No one needs to pay respects to my bankroll — at least not yet. I went 0-2 last week, leaving me with an insignificant profit for the year; I now have $1,023 left in my coffers. And I’m going to play small ball this week with two modest wagers.

Atlanta at Houston

Speaking of respect, the Houston offense is getting plenty from the casinos this week, but Deshaun Watson is still having trouble finding time to throw the ball. He’s been sacked a league-worst 20 times, and he’s been hit 30 times — more than all but the Miami quarterbacks. Meanwhile, the Falcons have gone under in eight of their last 12 contests. Too bad I had to lock into these selections on Bob Sansevere’s Wednesday podcast, because the totals line is 50 as of this writing. But at least I can say this is a contrarian selection.
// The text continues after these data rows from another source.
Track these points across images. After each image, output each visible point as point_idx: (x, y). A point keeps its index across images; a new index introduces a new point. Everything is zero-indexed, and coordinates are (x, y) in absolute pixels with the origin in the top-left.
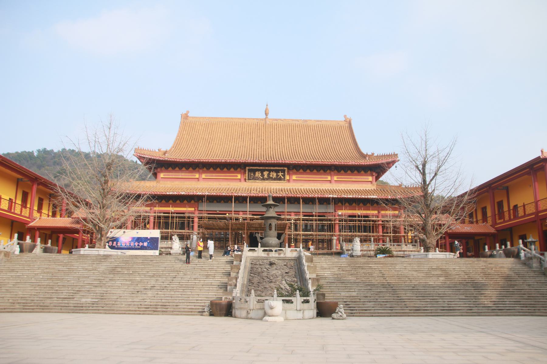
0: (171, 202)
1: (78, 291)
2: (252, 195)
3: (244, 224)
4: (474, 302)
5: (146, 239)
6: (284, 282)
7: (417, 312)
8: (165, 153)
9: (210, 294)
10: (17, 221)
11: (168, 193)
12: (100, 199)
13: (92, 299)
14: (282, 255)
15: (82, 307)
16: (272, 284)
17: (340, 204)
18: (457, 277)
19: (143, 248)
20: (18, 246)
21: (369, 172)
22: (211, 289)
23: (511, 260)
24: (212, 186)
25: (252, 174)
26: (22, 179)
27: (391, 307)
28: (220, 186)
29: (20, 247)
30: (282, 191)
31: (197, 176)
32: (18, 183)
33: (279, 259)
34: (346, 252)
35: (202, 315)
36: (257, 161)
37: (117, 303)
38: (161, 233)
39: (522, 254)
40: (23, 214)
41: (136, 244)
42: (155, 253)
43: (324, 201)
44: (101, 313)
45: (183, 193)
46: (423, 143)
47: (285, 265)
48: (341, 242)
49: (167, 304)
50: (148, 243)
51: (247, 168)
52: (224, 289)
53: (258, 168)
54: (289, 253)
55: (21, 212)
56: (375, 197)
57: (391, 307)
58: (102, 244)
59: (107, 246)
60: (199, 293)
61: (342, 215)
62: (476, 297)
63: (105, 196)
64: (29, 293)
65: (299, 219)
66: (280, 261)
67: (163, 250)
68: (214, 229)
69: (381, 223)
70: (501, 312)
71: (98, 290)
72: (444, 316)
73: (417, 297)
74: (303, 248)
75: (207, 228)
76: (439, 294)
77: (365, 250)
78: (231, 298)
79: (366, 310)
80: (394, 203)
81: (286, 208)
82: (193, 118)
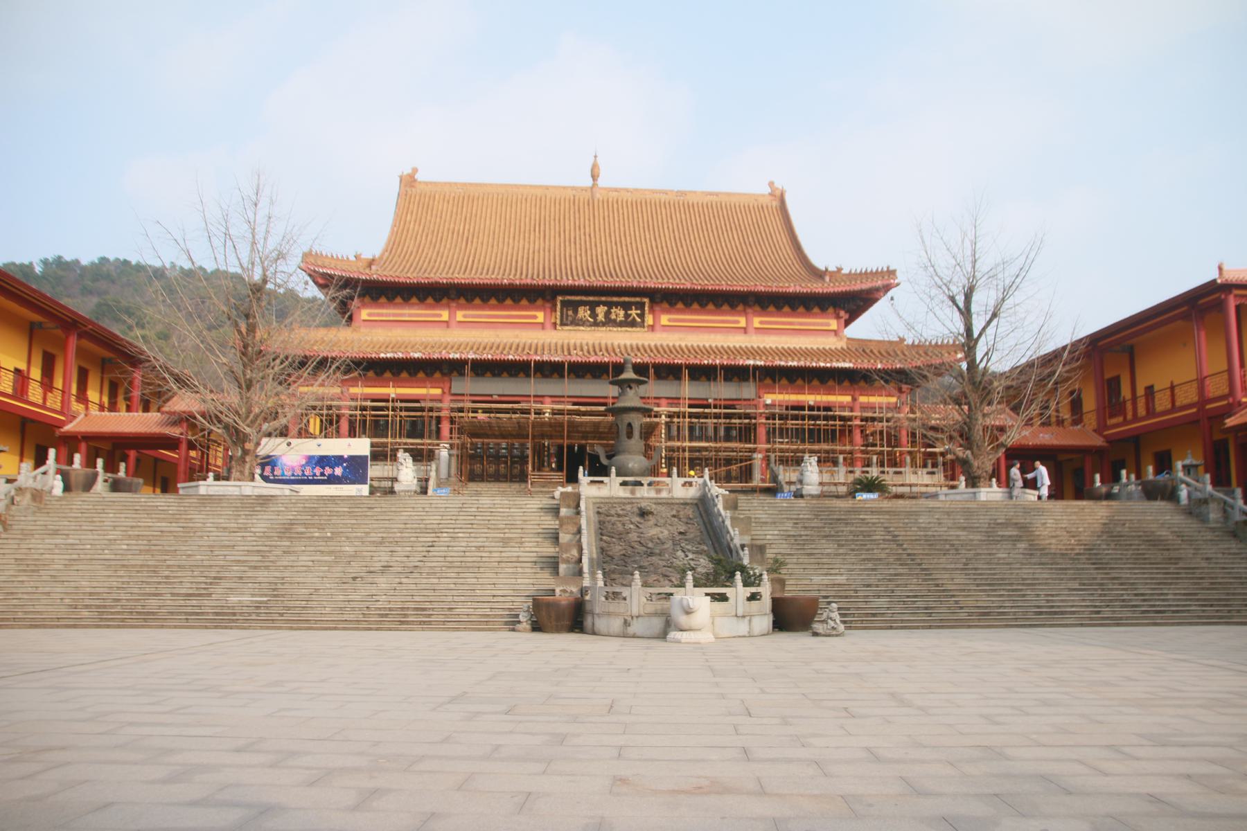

The pick: Houston 23, Atlanta 21 — Under 49 for $40

New Orleans at Tampa

After the Bucs’ 55-40 triumph over the Rams last week, the under is not going to be all that popular, but I think the Saints are going to do everything possible to slow things down. Now — as always — Teddy Bridgewater isn’t going to be comfortable throwing the ball more than seven or eight yards, which is why he stands at 6.1 yards per pass attempt. Also, the Saints will endeavor to keep the total plays to a minimum. With Brees at the helm in Week One, the Saints ran 64 plays; they’ve run an average of 56 under Teddy in the next three games. Throw in 15 or so holding calls, and I might get lucky.

The pick: New Orleans 24, Tampa 17 — Under 46 1/2 for $40.